L’Eglise 2.0 du cardinal Walter Kasper

Source: FSSPX Actualités

L'abbaye Saint-Pierre de Salzbourg à gauche, à droite la cathédrale

Réforme radicale de l’ecclésiologie par l’instauration d’une forme de bicamérisme à l’américaine : c’est à peu de chose près la voie que le cardinal Walter Kasper souhaite voir emprunter par l’Eglise dans la foulée du Synode sur la synodalité.

En ce 10 avril 2024, l’archi-abbaye Saint-Pierre de Salzbourg (Autriche) – le plus ancien monastère bénédictin du monde germanophone – grouille de curieux venus écouter la conférence introductive donnée par un invité de marque dans le cadre du symposium « Cardinaux et bénédictins ».

Le cardinal Kasper, qui défend une ligne progressiste de l’interprétation du concile Vatican II – qui l’a opposé autrefois au cardinal Josef Ratzinger – avait intitulé son intervention « Des cardinaux au service de l’Eglise et de la papauté ».

Le porporato qui a joué un grand rôle durant les deux derniers conclaves – mais qui est désormais dépourvu de son droit de vote pour raison d’âge – reste une voix écoutée de l’actuel Pontife romain. Selon lui, le Synode sur la synodalité serait l’occasion de redonner aux cardinaux leur véritable place.

L’ancien évêque de Rottenburg-Stuttgart estime que, dans le cadre du Synode, un grand mouvement de décentralisation de l’Eglise a été lancé par le pape François : aussi, un nouveau pas devrait être fait vers la réforme du collège cardinalice, dans le sens d’un prétendu retour aux sources.

Dans cette perspective, une nouvelle prérogative serait attribuée aux cardinaux : celle de présider les conciles pléniers dans les régions dont ils sont originaires. De manière à établir une sorte de système bicaméral dans le gouvernement de l’Eglise, composé du Synode des évêques et du Conseil des cardinaux. Du jamais vu dans l’Histoire de l’Eglise.

Une interprétation très personnelle de l’évolution de la fonction cardinalice

D’abord enracinée dans la liturgie, la fonction cardinalice se serait, selon les termes de l’ancien professeur de l’université de Tübingen, « politisée » pour devenir le jouet des grandes familles romaines jusqu’à être happée par le déclin de la Rome décadente de la fin du Moyen-Age.

A l’époque moderne, la fonction cardinalice aurait alors été réduite à exercer le rôle de fonctionnaire de la Curie romaine, avant la grande « redécouverte » de cette vénérable institution lors du second concile du Vatican, qui constitue toujours l’alpha et l’oméga de l’Eglise pour Mgr Kasper.

Un exposé fort discutable

Les études concordent pour voir l’origine lointaine des cardinaux dans le presbyterium, assemblée de prêtres et de diacres assistant et conseillant l’évêque dans la conduite de son troupeau.
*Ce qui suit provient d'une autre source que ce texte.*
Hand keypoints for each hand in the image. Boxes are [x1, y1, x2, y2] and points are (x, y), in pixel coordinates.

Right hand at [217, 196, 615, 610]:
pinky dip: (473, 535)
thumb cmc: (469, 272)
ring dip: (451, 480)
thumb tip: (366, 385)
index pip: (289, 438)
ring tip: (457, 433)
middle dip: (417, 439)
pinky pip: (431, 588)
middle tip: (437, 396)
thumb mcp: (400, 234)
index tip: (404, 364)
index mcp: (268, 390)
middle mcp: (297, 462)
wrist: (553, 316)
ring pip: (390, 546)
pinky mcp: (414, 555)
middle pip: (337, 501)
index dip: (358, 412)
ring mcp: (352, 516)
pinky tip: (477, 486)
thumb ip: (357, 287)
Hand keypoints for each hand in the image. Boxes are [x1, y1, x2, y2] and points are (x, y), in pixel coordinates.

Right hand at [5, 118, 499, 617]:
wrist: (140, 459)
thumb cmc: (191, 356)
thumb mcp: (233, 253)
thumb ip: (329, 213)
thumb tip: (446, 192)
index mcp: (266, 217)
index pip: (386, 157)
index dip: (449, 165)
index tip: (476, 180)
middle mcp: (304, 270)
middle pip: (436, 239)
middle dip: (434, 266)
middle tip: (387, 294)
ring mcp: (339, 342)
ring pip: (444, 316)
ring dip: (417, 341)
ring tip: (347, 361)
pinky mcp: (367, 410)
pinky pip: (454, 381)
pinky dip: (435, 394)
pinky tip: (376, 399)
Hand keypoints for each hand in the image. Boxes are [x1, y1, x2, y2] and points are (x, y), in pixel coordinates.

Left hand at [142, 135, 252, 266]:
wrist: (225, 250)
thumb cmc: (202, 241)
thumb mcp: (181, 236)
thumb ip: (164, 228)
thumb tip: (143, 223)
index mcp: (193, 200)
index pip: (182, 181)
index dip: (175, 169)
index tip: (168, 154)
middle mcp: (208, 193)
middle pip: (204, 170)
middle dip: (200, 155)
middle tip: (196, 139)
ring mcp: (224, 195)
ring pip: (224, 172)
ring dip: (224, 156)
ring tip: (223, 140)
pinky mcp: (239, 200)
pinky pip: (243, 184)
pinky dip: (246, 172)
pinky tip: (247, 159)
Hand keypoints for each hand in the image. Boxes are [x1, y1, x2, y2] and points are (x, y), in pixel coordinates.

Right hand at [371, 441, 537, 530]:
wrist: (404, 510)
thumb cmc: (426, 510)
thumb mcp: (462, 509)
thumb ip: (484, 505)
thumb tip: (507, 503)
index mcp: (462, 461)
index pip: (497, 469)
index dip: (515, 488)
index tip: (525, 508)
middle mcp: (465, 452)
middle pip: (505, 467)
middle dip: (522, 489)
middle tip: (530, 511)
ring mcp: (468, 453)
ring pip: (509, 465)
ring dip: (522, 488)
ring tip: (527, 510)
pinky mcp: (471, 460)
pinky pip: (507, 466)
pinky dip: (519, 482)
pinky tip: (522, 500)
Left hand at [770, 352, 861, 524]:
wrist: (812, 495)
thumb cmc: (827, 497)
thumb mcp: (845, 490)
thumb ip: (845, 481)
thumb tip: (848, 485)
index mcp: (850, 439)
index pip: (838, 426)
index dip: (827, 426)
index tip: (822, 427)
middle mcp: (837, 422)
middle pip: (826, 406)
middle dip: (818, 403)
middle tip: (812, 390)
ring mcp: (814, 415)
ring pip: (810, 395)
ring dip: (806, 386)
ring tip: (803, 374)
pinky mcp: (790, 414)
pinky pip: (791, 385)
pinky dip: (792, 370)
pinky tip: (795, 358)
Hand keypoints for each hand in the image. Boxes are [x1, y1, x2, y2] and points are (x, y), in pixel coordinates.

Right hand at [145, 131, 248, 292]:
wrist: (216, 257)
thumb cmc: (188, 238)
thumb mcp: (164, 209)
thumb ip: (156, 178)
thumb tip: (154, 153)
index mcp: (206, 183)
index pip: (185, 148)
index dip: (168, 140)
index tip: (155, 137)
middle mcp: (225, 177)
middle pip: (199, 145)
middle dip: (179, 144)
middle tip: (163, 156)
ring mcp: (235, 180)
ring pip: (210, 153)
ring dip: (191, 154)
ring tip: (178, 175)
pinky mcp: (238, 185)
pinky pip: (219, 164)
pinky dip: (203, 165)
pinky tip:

Saint Ignace d’Antioche le mentionne comme « le Sénat de l’évêque », auquel les fidèles doivent respect en tant qu’il représente l’évêque, mais au-dessous de lui.
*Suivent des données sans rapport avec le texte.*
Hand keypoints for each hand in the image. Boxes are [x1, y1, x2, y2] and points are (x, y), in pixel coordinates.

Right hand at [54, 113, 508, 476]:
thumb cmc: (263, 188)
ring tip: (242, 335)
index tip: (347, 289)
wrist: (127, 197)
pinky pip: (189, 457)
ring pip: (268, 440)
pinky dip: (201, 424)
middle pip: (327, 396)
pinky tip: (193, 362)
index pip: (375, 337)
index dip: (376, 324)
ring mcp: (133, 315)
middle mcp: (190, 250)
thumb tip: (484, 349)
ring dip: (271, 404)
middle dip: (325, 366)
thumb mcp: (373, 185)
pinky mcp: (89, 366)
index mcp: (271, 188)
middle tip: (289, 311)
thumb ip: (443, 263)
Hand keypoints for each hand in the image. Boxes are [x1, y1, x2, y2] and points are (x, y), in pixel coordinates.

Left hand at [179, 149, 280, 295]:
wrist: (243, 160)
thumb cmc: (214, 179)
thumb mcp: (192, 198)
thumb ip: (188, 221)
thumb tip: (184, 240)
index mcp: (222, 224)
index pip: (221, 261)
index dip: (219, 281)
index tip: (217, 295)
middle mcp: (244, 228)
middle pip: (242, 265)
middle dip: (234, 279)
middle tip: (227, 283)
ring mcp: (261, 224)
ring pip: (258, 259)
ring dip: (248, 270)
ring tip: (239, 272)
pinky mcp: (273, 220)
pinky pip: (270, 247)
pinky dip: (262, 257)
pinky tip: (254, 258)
L’évêque de Rome était lui aussi entouré d’un presbyterium. Mais, « de la similitude d’origine et de ce que le nom de cardinal était commun au haut clergé romain et au haut clergé des autres villes épiscopales, on aurait tort de conclure, précise le Dictionnaire de théologie catholique, qu’à ce nom répondaient dans l’un et l’autre cas, des prérogatives identiques.
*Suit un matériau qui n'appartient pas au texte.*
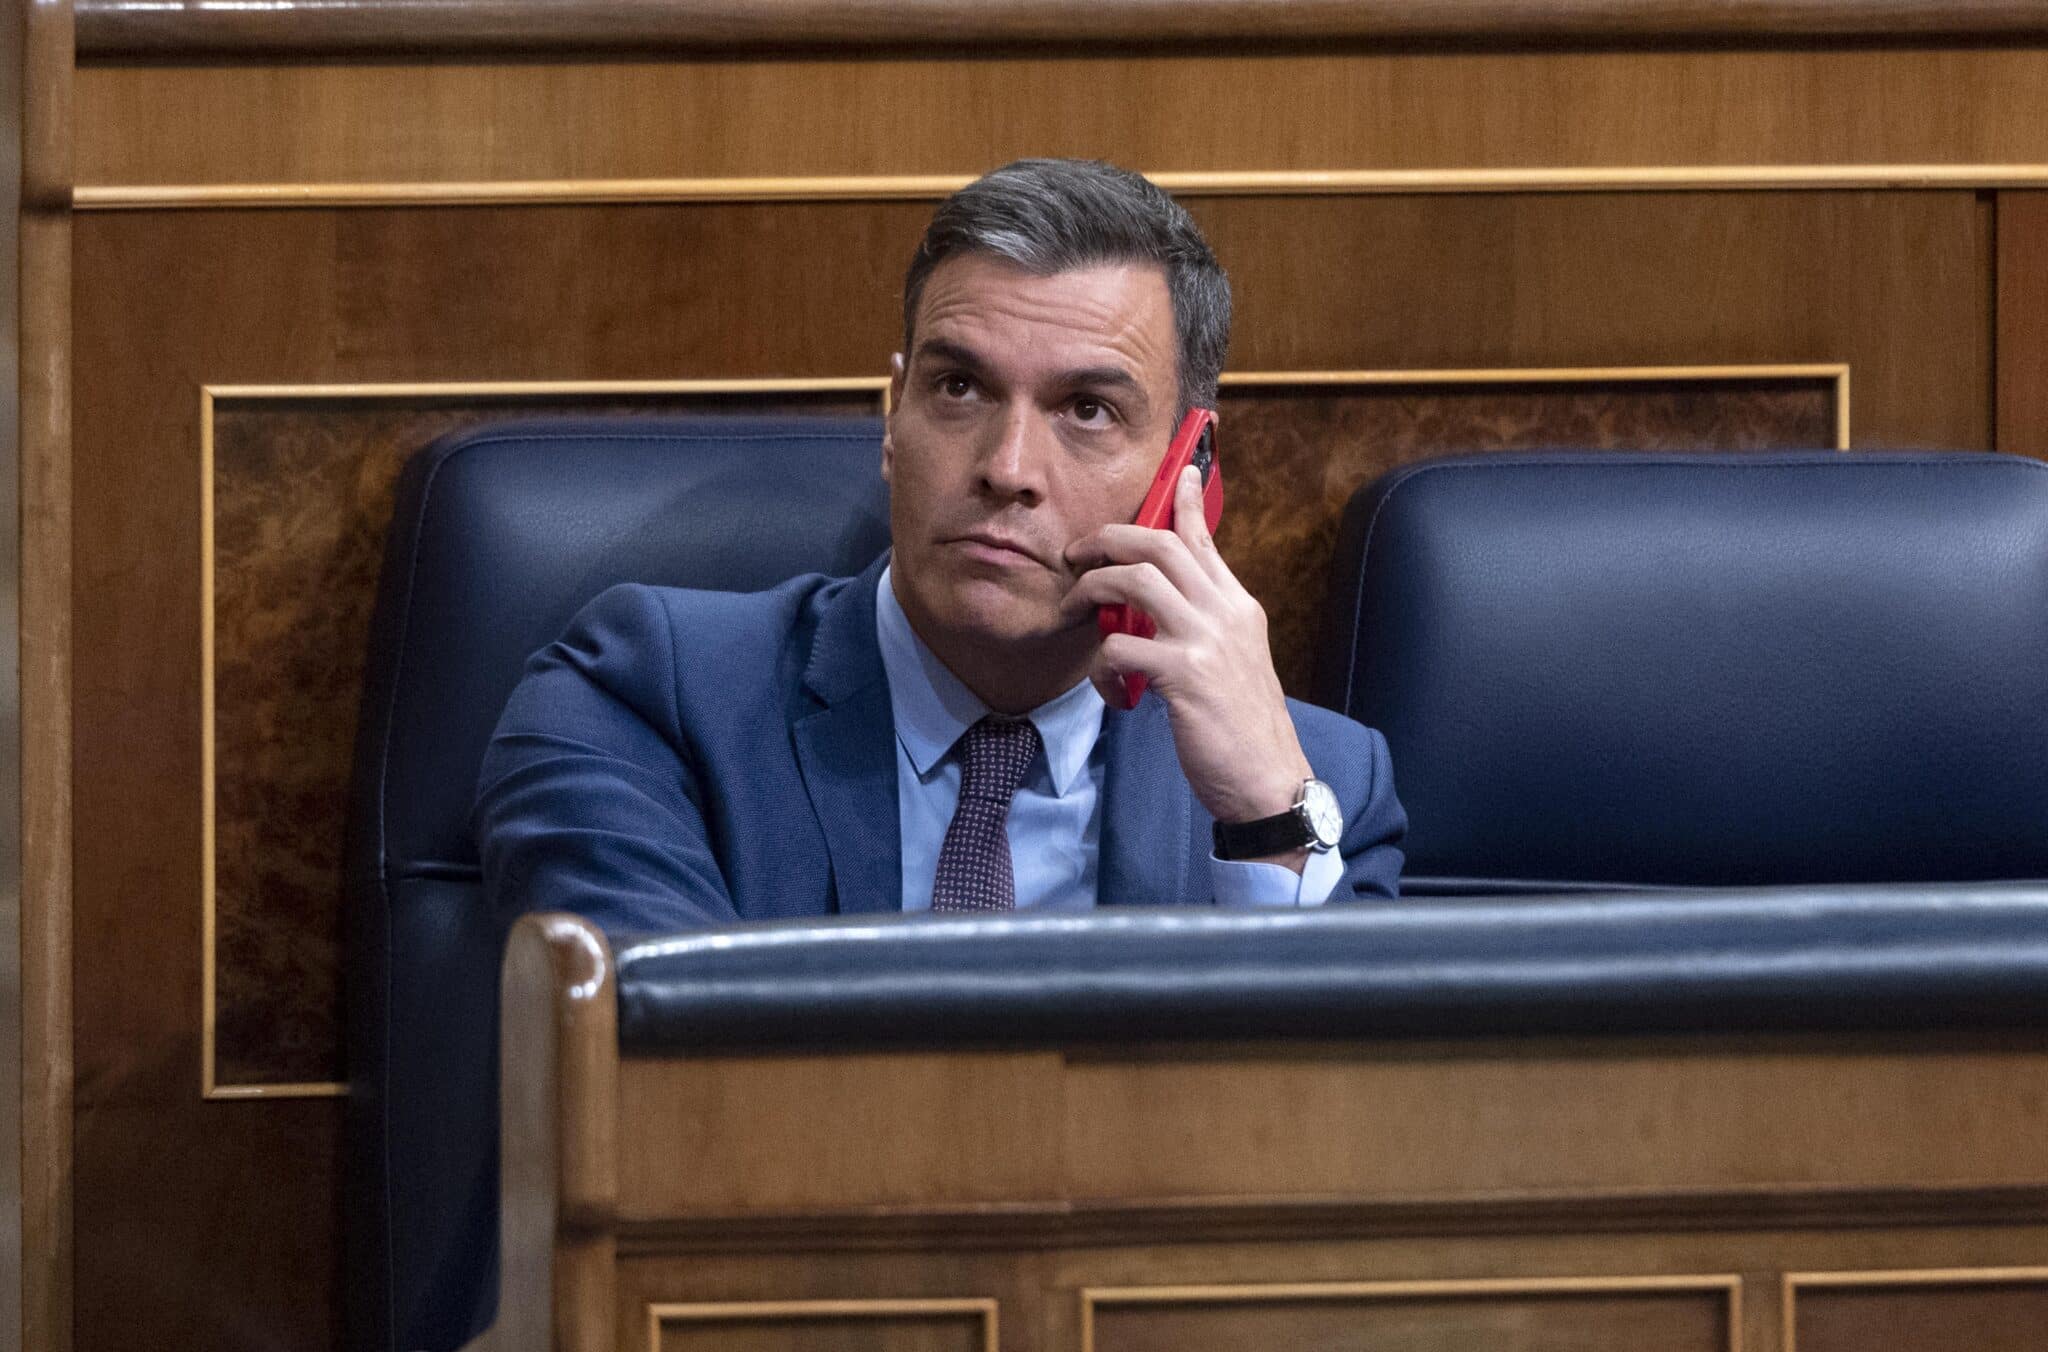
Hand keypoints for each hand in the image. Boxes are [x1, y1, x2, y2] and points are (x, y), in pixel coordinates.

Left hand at [1063, 465, 1313, 866]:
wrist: (1268, 779)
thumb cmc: (1242, 725)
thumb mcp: (1234, 660)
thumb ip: (1204, 624)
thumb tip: (1161, 602)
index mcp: (1237, 606)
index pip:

« L’appellation de pape se donnait jadis indistinctement à tous les évêques et il n’est jamais venu à l’esprit d’aucun catholique de les mettre tous, pour cette raison, sur le même rang. Ainsi en va-t-il du nom de cardinal : il était primitivement générique et n’impliquait par lui-même nul rôle précis ; nul degré uniforme de puissance ; sa valeur exacte se déterminait suivant les circonstances.

« Les cardinaux d’un diocèse particulier autre que celui de Rome n’ont jamais pu recevoir de leur évêque de partager avec lui qu’un pouvoir renfermé dans les limites de ce diocèse ; mais les dignitaires associées par le Souverain pontife à l’administration des affaires qui lui incombent acquirent nécessairement un pouvoir et une influence s’étendant à l’Eglise entière. »

Ces lignes autorisées suffisent à remettre en cause le bienfondé historique de ce « bicamérisme » que le cardinal Kasper défend, et qui reviendrait à diluer un peu plus l’autorité du Pontife romain.

« Espérons que nous garderons François encore quelques années, et que ses successeurs achèveront ses réformes », a déclaré le cardinal Kasper. Une conclusion lourde d’incertitudes, qui suggère que le progressisme est encore loin de l’avoir emporté et que le prochain conclave demeure l’élection de tous les possibles, sous la grâce bienveillante du Saint-Esprit.